If possible, avoid the first day or two following the passage of a cold front especially if wind is from the north at 10 mph or greater. Sunny days with light breezes from any direction are fine. Warm-fronts can trigger excellent action even if wind is strong from the south, but watch for thunderstorms. Quabbin is no place to be in an electrical event. An unseasonably hot day with temperatures in high 80s or low 90s usually sees the very best bass fishing. Under such conditions Quabbin’s springtime smallmouths seem to go absolutely nuts.

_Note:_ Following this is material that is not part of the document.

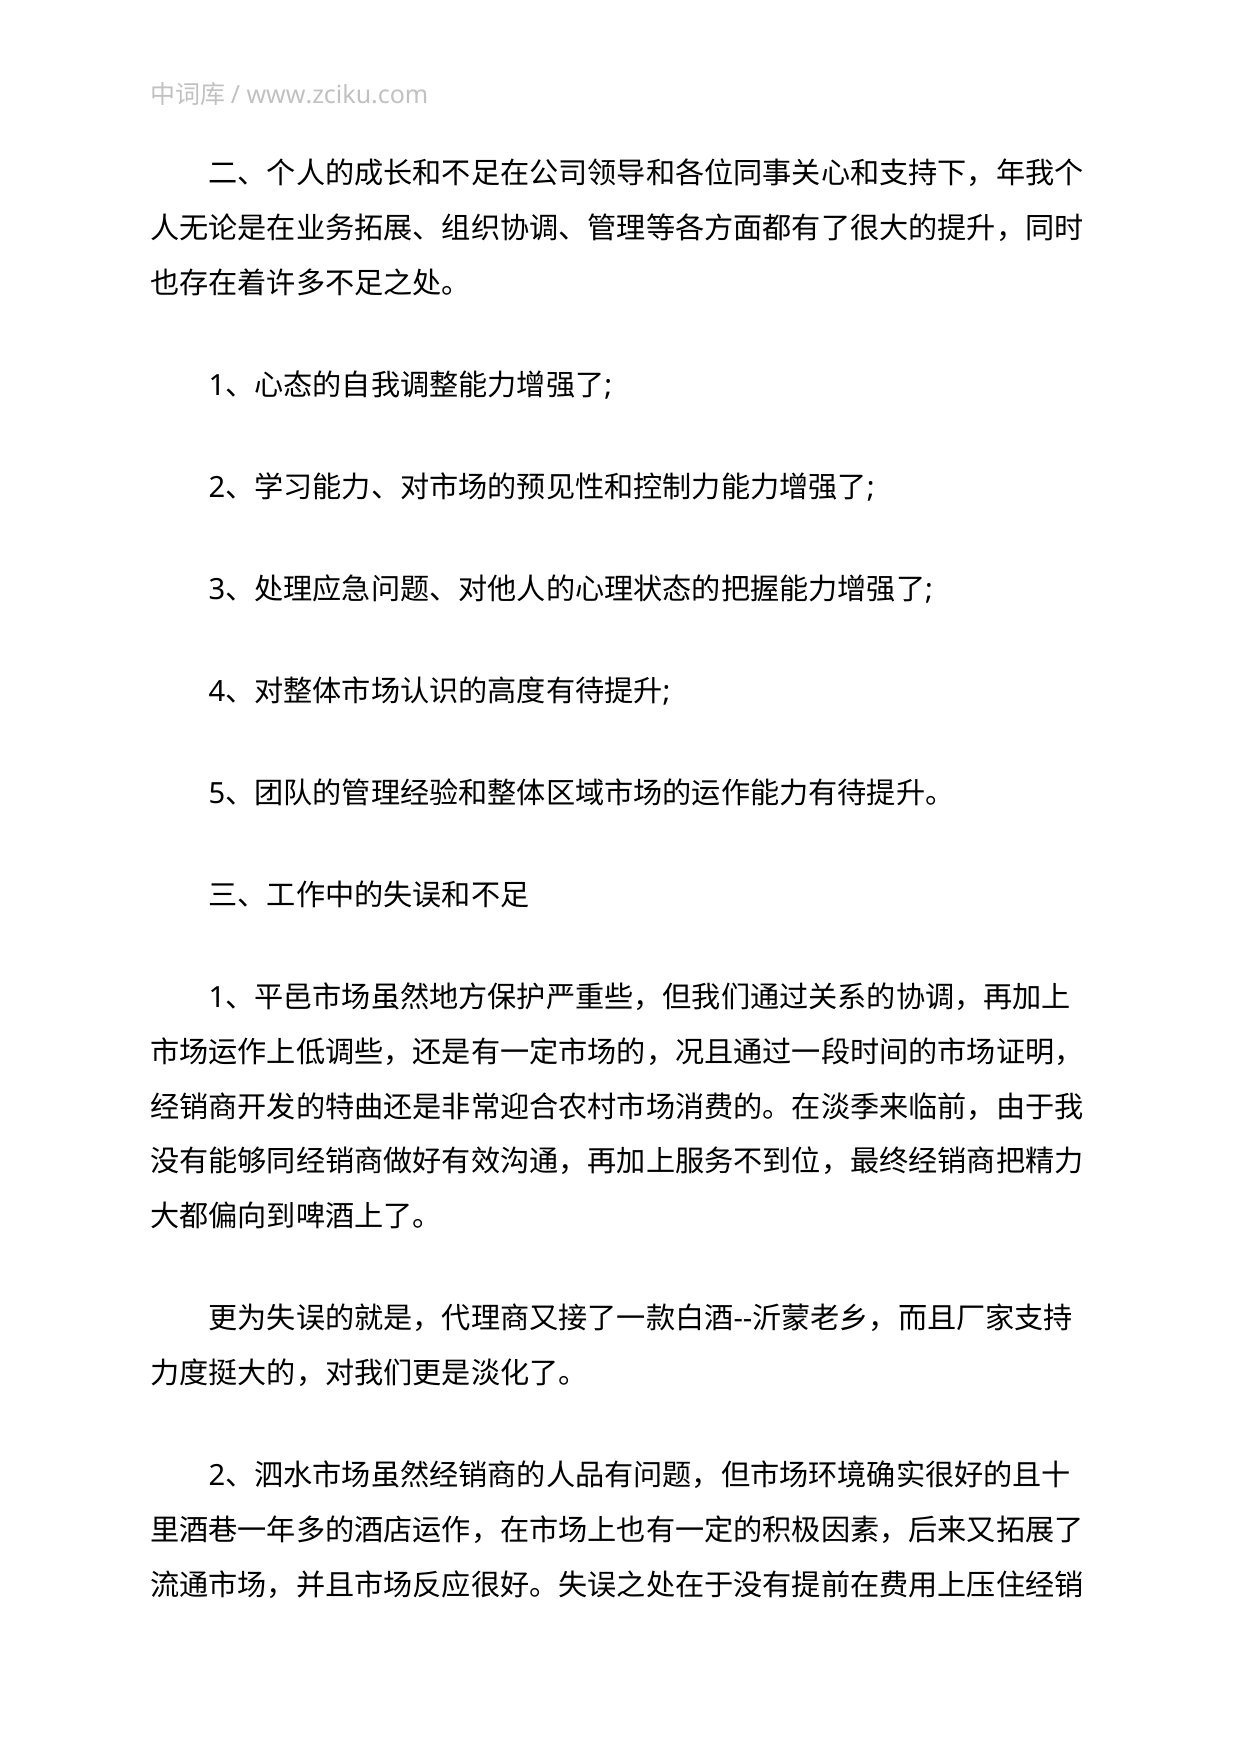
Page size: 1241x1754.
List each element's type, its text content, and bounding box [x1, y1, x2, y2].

Well, that should be enough to give you a good start. By the way, if you can’t make a springtime trip to Quabbin, don’t be disappointed. June is outstanding too. (John and I experienced one of our finest smallmouth bass trips of 2022 on June 6 at Gate 8. We caught and released 22 smallmouths, a dozen of which measured between 17.5 and 20 inches.) The fishing’s a bit different in June—John and I depend heavily upon wacky-rigged Senkos and Yum Dingers as well as surface lures—and the bronzies, being typical post-spawners, tend to be light for their length. (The heaviest of that June 6 session, a 19.75-incher, weighed only 3 pounds, 9 ounces.)  But there are still tons of them around, most relating to the same shoreline and shallow offshore structures as in the spring.